The internet contains large amounts of low-quality content, yet users expect web search engines to deliver high-quality, relevant results. The abundant presence of low-quality pages can negatively impact retrieval and crawling processes by wasting resources on these documents. Therefore, search engines can greatly benefit from techniques that leverage efficient quality estimation methods to mitigate these negative impacts. Quality scoring methods for web pages are useful for many processes typical for web search systems, including static index pruning, index tiering, and crawling. Building on work by Chang et al.~\cite{chang2024neural}, who proposed using neural estimators of semantic quality for static index pruning, we extend their approach and apply their neural quality scorers to assess the semantic quality of web pages in crawling prioritisation tasks. In our experimental analysis, we found that prioritising semantically high-quality pages over low-quality ones can improve downstream search effectiveness. Our software contribution consists of a Docker container that computes an effective quality score for a given web page, allowing the quality scorer to be easily included and used in other components of web search systems.

Paper Structure

This paper contains 17 sections, 2 equations, 6 figures, 2 tables.

Figures (6)

  • Figure 1: Architecture of our containerised quality scorer module.
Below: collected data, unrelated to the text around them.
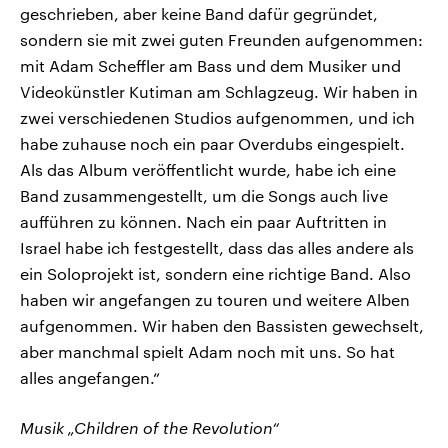
geschrieben, aber keine Band dafür gegründet,
sondern sie mit zwei guten Freunden aufgenommen:
mit Adam Scheffler am Bass und dem Musiker und
Videokünstler Kutiman am Schlagzeug. Wir haben in
zwei verschiedenen Studios aufgenommen, und ich
habe zuhause noch ein paar Overdubs eingespielt.
Als das Album veröffentlicht wurde, habe ich eine
Band zusammengestellt, um die Songs auch live
aufführen zu können. Nach ein paar Auftritten in
Israel habe ich festgestellt, dass das alles andere als
ein Soloprojekt ist, sondern eine richtige Band. Also
haben wir angefangen zu touren und weitere Alben
aufgenommen. Wir haben den Bassisten gewechselt,
aber manchmal spielt Adam noch mit uns. So hat
alles angefangen.“
Musik „Children of the Revolution“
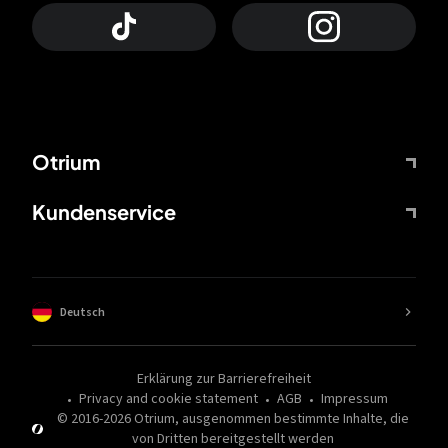
Otrium
Kundenservice
Deutsch
Erklärung zur Barrierefreiheit
Privacy and cookie statement
AGB
Impressum
© 2016-
2026
Otrium,
ausgenommen bestimmte Inhalte, die
von Dritten bereitgestellt werden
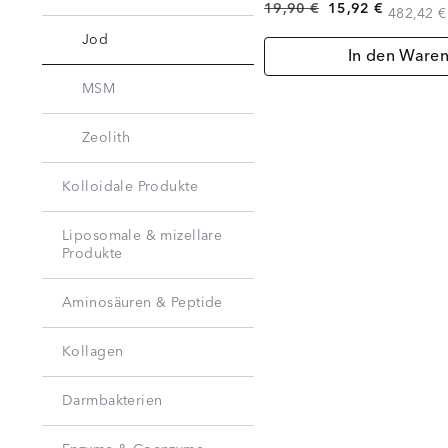
19,90 €
15,92 €
482,42 €
Jod
In den Ware
MSM
Zeolith
Kolloidale Produkte
Liposomale & mizellare
Produkte
Aminosäuren & Peptide
Kollagen
Darmbakterien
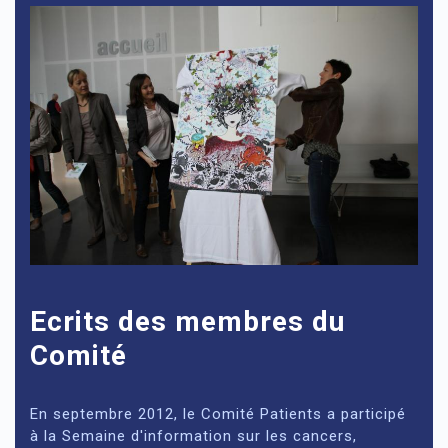
Ecrits des membres du
Comité
En septembre 2012, le Comité Patients a participé
à la Semaine d'information sur les cancers,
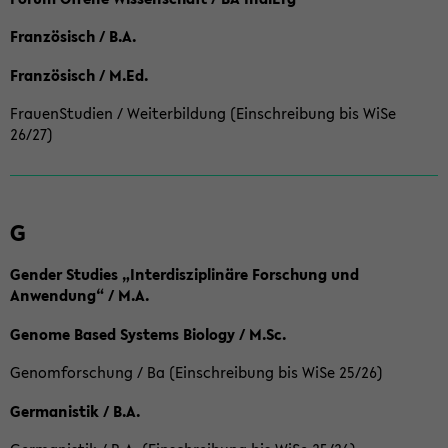
Französisch / B.A.
Französisch / M.Ed.
FrauenStudien / Weiterbildung (Einschreibung bis WiSe
26/27)
G
Gender Studies „Interdisziplinäre Forschung und
Anwendung“ / M.A.
Genome Based Systems Biology / M.Sc.
Genomforschung / Ba (Einschreibung bis WiSe 25/26)
Germanistik / B.A.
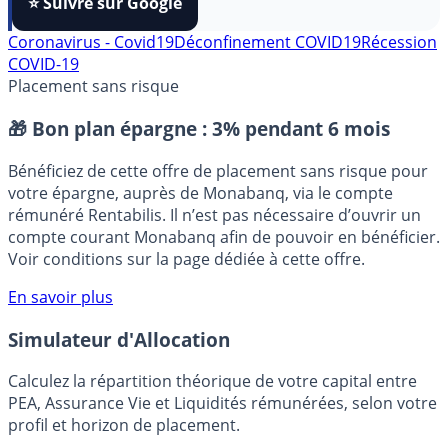
⭐️ Suivre sur Google
Coronavirus - Covid19
Déconfinement COVID19
Récession
COVID-19
Placement sans risque
🎁 Bon plan épargne :
3% pendant 6 mois
Bénéficiez de cette offre de placement sans risque pour
votre épargne, auprès de Monabanq, via le compte
rémunéré Rentabilis. Il n’est pas nécessaire d’ouvrir un
compte courant Monabanq afin de pouvoir en bénéficier.
Voir conditions sur la page dédiée à cette offre.
En savoir plus
Simulateur d'Allocation
Calculez la répartition théorique de votre capital entre
PEA, Assurance Vie et Liquidités rémunérées, selon votre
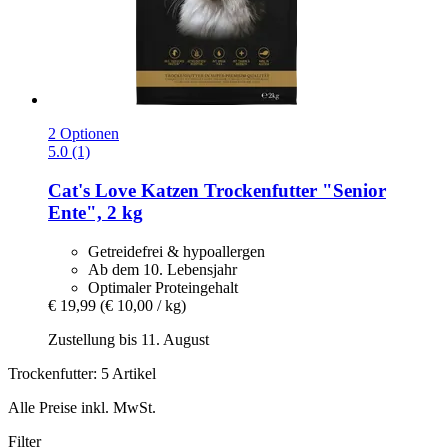
2 Optionen
5.0 (1)
Cat's Love
Katzen Trockenfutter "Senior
Ente", 2 kg
Getreidefrei & hypoallergen
Ab dem 10. Lebensjahr
Optimaler Proteingehalt
€ 19,99
(€ 10,00 / kg)
Zustellung bis 11. August
Trockenfutter: 5 Artikel
Alle Preise inkl. MwSt.
Filter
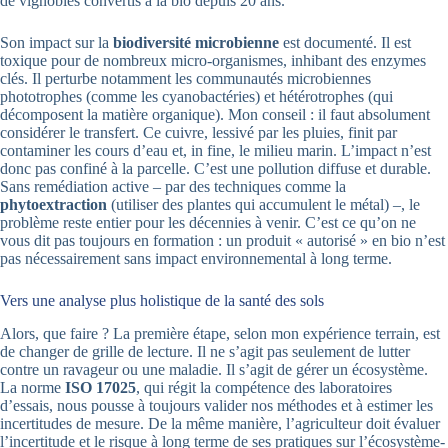
de vignobles convertis à la bio depuis 20 ans.
Son impact sur la
biodiversité microbienne
est documenté. Il est
toxique pour de nombreux micro-organismes, inhibant des enzymes
clés. Il perturbe notamment les communautés microbiennes
phototrophes (comme les cyanobactéries) et hétérotrophes (qui
décomposent la matière organique). Mon conseil : il faut absolument
considérer le transfert. Ce cuivre, lessivé par les pluies, finit par
contaminer les cours d’eau et, in fine, le milieu marin. L’impact n’est
donc pas confiné à la parcelle. C’est une pollution diffuse et durable.
Sans remédiation active – par des techniques comme la
phytoextraction
(utiliser des plantes qui accumulent le métal) –, le
problème reste entier pour les décennies à venir. C’est ce qu’on ne
vous dit pas toujours en formation : un produit « autorisé » en bio n’est
pas nécessairement sans impact environnemental à long terme.
Vers une analyse plus holistique de la santé des sols
Alors, que faire ? La première étape, selon mon expérience terrain, est
de changer de grille de lecture. Il ne s’agit pas seulement de lutter
contre un ravageur ou une maladie. Il s’agit de gérer un écosystème.
La norme
ISO 17025
, qui régit la compétence des laboratoires
d’essais, nous pousse à toujours valider nos méthodes et à estimer les
incertitudes de mesure. De la même manière, l’agriculteur doit évaluer
l’incertitude et le risque à long terme de ses pratiques sur l’écosystème-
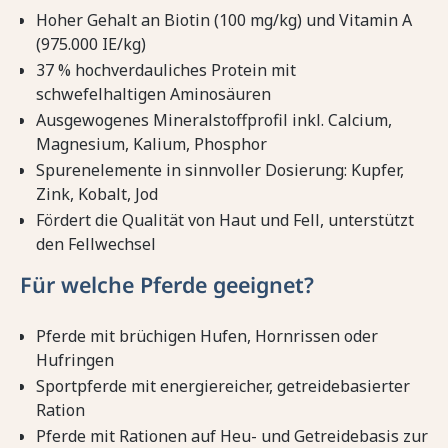
Hoher Gehalt an Biotin (100 mg/kg) und Vitamin A
(975.000 IE/kg)
37 % hochverdauliches Protein mit
schwefelhaltigen Aminosäuren
Ausgewogenes Mineralstoffprofil inkl. Calcium,
Magnesium, Kalium, Phosphor
Spurenelemente in sinnvoller Dosierung: Kupfer,
Zink, Kobalt, Jod
Fördert die Qualität von Haut und Fell, unterstützt
den Fellwechsel
Für welche Pferde geeignet?
Pferde mit brüchigen Hufen, Hornrissen oder
Hufringen
Sportpferde mit energiereicher, getreidebasierter
Ration
Pferde mit Rationen auf Heu- und Getreidebasis zur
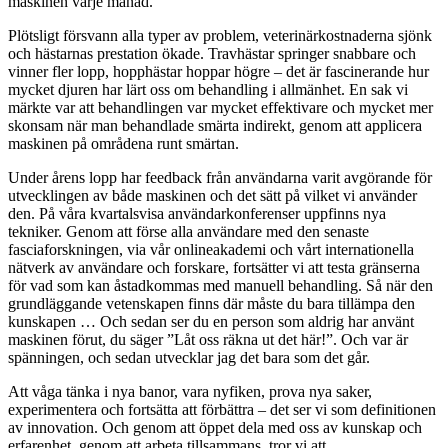
maskinen varje månad.
Plötsligt försvann alla typer av problem, veterinärkostnaderna sjönk
och hästarnas prestation ökade. Travhästar springer snabbare och
vinner fler lopp, hopphästar hoppar högre – det är fascinerande hur
mycket djuren har lärt oss om behandling i allmänhet. En sak vi
märkte var att behandlingen var mycket effektivare och mycket mer
skonsam när man behandlade smärta indirekt, genom att applicera
maskinen på områdena runt smärtan.
Under årens lopp har feedback från användarna varit avgörande för
utvecklingen av både maskinen och det sätt på vilket vi använder
den. På våra kvartalsvisa användarkonferenser uppfinns nya
tekniker. Genom att förse alla användare med den senaste
fasciaforskningen, via vår onlineakademi och vårt internationella
nätverk av användare och forskare, fortsätter vi att testa gränserna
för vad som kan åstadkommas med manuell behandling. Så när den
grundläggande vetenskapen finns där måste du bara tillämpa den
kunskapen … Och sedan ser du en person som aldrig har använt
maskinen förut, du säger ”Låt oss räkna ut det här!”. Och var är
spänningen, och sedan utvecklar jag det bara som det går.
Att våga tänka i nya banor, vara nyfiken, prova nya saker,
experimentera och fortsätta att förbättra – det ser vi som definitionen
av innovation. Och genom att öppet dela med oss av kunskap och
erfarenhet, genom att arbeta tillsammans, tror vi att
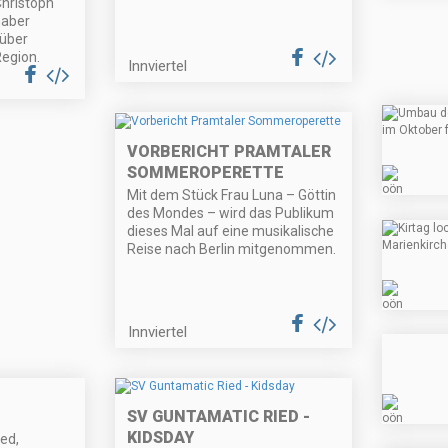
Christoph
haber
über
egion.
Innviertel
VORBERICHT PRAMTALER
SOMMEROPERETTE
Mit dem Stück Frau Luna – Göttin
des Mondes – wird das Publikum
dieses Mal auf eine musikalische
Reise nach Berlin mitgenommen.
Innviertel
SV GUNTAMATIC RIED -
KIDSDAY
ed,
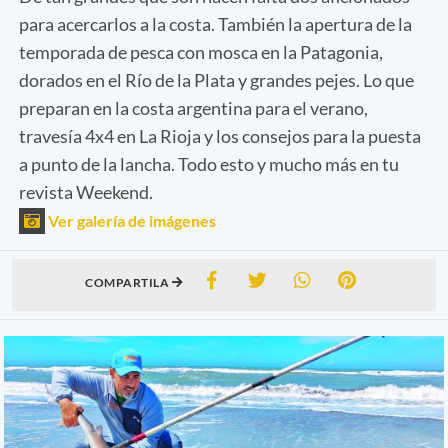
para acercarlos a la costa. También la apertura de la
temporada de pesca con mosca en la Patagonia,
dorados en el Río de la Plata y grandes pejes. Lo que
preparan en la costa argentina para el verano,
travesía 4x4 en La Rioja y los consejos para la puesta
a punto de la lancha. Todo esto y mucho más en tu
revista Weekend.
Ver galería de imágenes
COMPARTILA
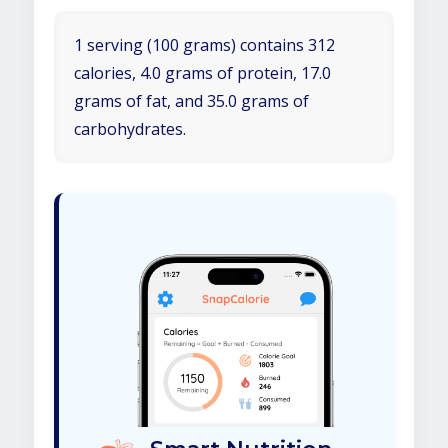
1 serving (100 grams) contains 312
calories, 4.0 grams of protein, 17.0
grams of fat, and 35.0 grams of
carbohydrates.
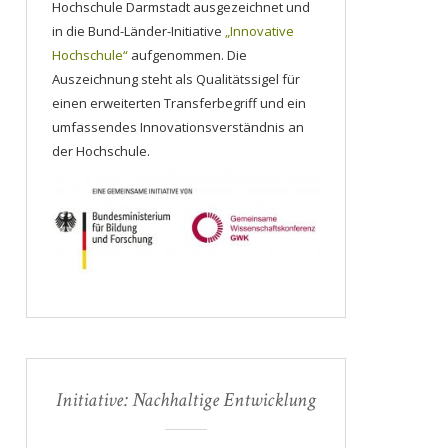
Hochschule Darmstadt ausgezeichnet und
in die Bund-Länder-Initiative
„Innovative
Hochschule“
aufgenommen. Die
Auszeichnung steht als Qualitätssigel für
einen erweiterten Transferbegriff und ein
umfassendes Innovationsverständnis an
der Hochschule.
Initiative: Nachhaltige Entwicklung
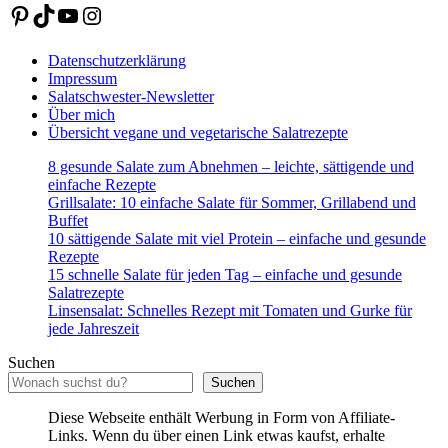
Pinterest
TikTok
YouTube
Instagram
Datenschutzerklärung
Impressum
Salatschwester-Newsletter
Über mich
Übersicht vegane und vegetarische Salatrezepte
8 gesunde Salate zum Abnehmen – leichte, sättigende und
einfache Rezepte
Grillsalate: 10 einfache Salate für Sommer, Grillabend und
Buffet
10 sättigende Salate mit viel Protein – einfache und gesunde
Rezepte
15 schnelle Salate für jeden Tag – einfache und gesunde
Salatrezepte
Linsensalat: Schnelles Rezept mit Tomaten und Gurke für
jede Jahreszeit
Suchen
Suchen
Diese Webseite enthält Werbung in Form von Affiliate-
Links. Wenn du über einen Link etwas kaufst, erhalte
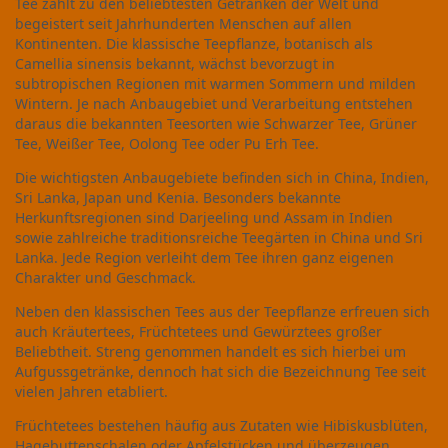
Tee zählt zu den beliebtesten Getränken der Welt und
begeistert seit Jahrhunderten Menschen auf allen
Kontinenten. Die klassische Teepflanze, botanisch als
Camellia sinensis bekannt, wächst bevorzugt in
subtropischen Regionen mit warmen Sommern und milden
Wintern. Je nach Anbaugebiet und Verarbeitung entstehen
daraus die bekannten Teesorten wie Schwarzer Tee, Grüner
Tee, Weißer Tee, Oolong Tee oder Pu Erh Tee.
Die wichtigsten Anbaugebiete befinden sich in China, Indien,
Sri Lanka, Japan und Kenia. Besonders bekannte
Herkunftsregionen sind Darjeeling und Assam in Indien
sowie zahlreiche traditionsreiche Teegärten in China und Sri
Lanka. Jede Region verleiht dem Tee ihren ganz eigenen
Charakter und Geschmack.
Neben den klassischen Tees aus der Teepflanze erfreuen sich
auch Kräutertees, Früchtetees und Gewürztees großer
Beliebtheit. Streng genommen handelt es sich hierbei um
Aufgussgetränke, dennoch hat sich die Bezeichnung Tee seit
vielen Jahren etabliert.
Früchtetees bestehen häufig aus Zutaten wie Hibiskusblüten,
Hagebuttenschalen oder Apfelstücken und überzeugen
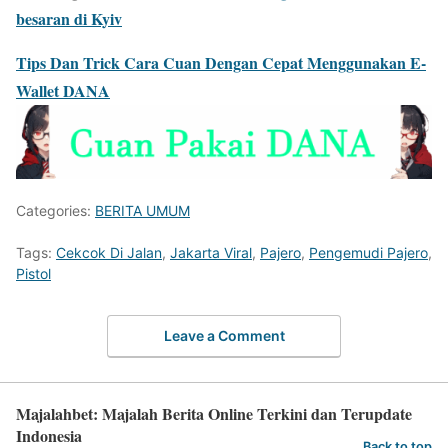
besaran di Kyiv
Tips Dan Trick Cara Cuan Dengan Cepat Menggunakan E-
Wallet DANA
Categories:
BERITA UMUM
Tags:
Cekcok Di Jalan
,
Jakarta Viral
,
Pajero
,
Pengemudi Pajero
,
Pistol
Leave a Comment
Majalahbet: Majalah Berita Online Terkini dan Terupdate
Indonesia
Back to top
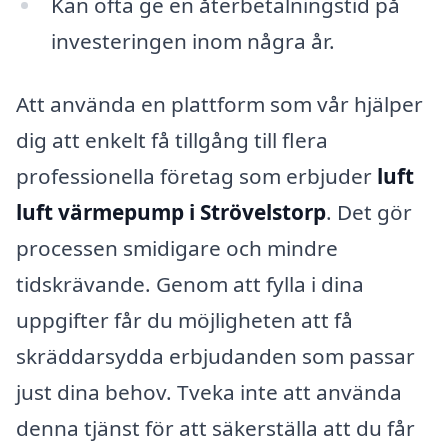
Kan ofta ge en återbetalningstid på
investeringen inom några år.
Att använda en plattform som vår hjälper
dig att enkelt få tillgång till flera
professionella företag som erbjuder
luft
luft värmepump i Strövelstorp
. Det gör
processen smidigare och mindre
tidskrävande. Genom att fylla i dina
uppgifter får du möjligheten att få
skräddarsydda erbjudanden som passar
just dina behov. Tveka inte att använda
denna tjänst för att säkerställa att du får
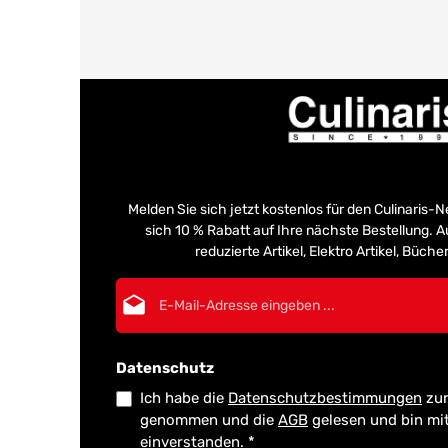
Melden Sie sich jetzt kostenlos für den Culinaris-
sich 10 % Rabatt auf Ihre nächste Bestellung.
reduzierte Artikel, Elektro Artikel, Büch
E-Mail-Adresse*
Datenschutz
Ich habe die
Datenschutzbestimmungen
zur
genommen und die
AGB
gelesen und bin mi
einverstanden.
*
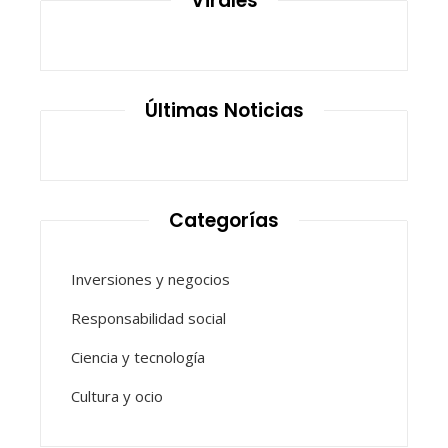
Virales
Últimas Noticias
Categorías
Inversiones y negocios
Responsabilidad social
Ciencia y tecnología
Cultura y ocio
The quality score is added to the input as an additional column. The input and output format do not have to be identical.
  • Figure 2: Overview of the integration of our quality scoring module (highlighted in green) in the Resilipipe pre-processing pipeline, adapted from ows-book.
  • Figure 3: Comparison between the distributions of the quality score computed for subsets of OWS (main, legal), and for ClueWeb22-B. All the histograms are generated using $15$ bins.
  • Figure 4: Boxplot and histogram plot of the distribution of the quality scores of relevant and irrelevant web pages for $2867$ judged queries from the union of MSM-WS with RQ. However, in the histogram plot, to make the distributions comparable, we performed undersampling.
  • Figure 5: Comparison between the downstream retrieval effectiveness of our QOracle crawler, and baseline BFS and DFS crawlers in terms of $R@100$ computed on a mixed query set composed of $850$ judged queries from RQ, and $850$ judged queries from MSM-WS. Hollow markers denote statistically significant differences w.r.t. the two baselines, whereas filled markers denote differences that are not statistically significant.